Stored entries
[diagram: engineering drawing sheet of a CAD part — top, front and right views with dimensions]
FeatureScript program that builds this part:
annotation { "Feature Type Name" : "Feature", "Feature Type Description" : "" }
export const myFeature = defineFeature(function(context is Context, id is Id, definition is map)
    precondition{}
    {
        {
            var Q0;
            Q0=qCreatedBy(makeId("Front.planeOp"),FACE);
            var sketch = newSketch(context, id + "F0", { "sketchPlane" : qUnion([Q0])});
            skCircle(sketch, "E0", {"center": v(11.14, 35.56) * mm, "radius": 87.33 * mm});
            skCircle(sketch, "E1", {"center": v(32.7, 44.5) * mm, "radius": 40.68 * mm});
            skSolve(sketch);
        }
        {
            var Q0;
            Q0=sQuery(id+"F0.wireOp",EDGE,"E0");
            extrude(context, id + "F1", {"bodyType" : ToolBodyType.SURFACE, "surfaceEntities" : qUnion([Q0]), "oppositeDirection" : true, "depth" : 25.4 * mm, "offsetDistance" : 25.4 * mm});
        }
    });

- [WHAT YOU NEED TO DO]: Print the lines above again, character for character.

- [THE OUTPUT]:
[diagram: engineering drawing sheet of a CAD part — top, front and right views with dimensions]
FeatureScript program that builds this part:
annotation { "Feature Type Name" : "Feature", "Feature Type Description" : "" }
export const myFeature = defineFeature(function(context is Context, id is Id, definition is map)
    precondition{}
    {
        {
            var Q0;
            Q0=qCreatedBy(makeId("Front.planeOp"),FACE);
            var sketch = newSketch(context, id + "F0", { "sketchPlane" : qUnion([Q0])});
            skCircle(sketch, "E0", {"center": v(11.14, 35.56) * mm, "radius": 87.33 * mm});
            skCircle(sketch, "E1", {"center": v(32.7, 44.5) * mm, "radius": 40.68 * mm});
            skSolve(sketch);
        }
        {
            var Q0;
            Q0=sQuery(id+"F0.wireOp",EDGE,"E0");
            extrude(context, id + "F1", {"bodyType" : ToolBodyType.SURFACE, "surfaceEntities" : qUnion([Q0]), "oppositeDirection" : true, "depth" : 25.4 * mm, "offsetDistance" : 25.4 * mm});
        }
    });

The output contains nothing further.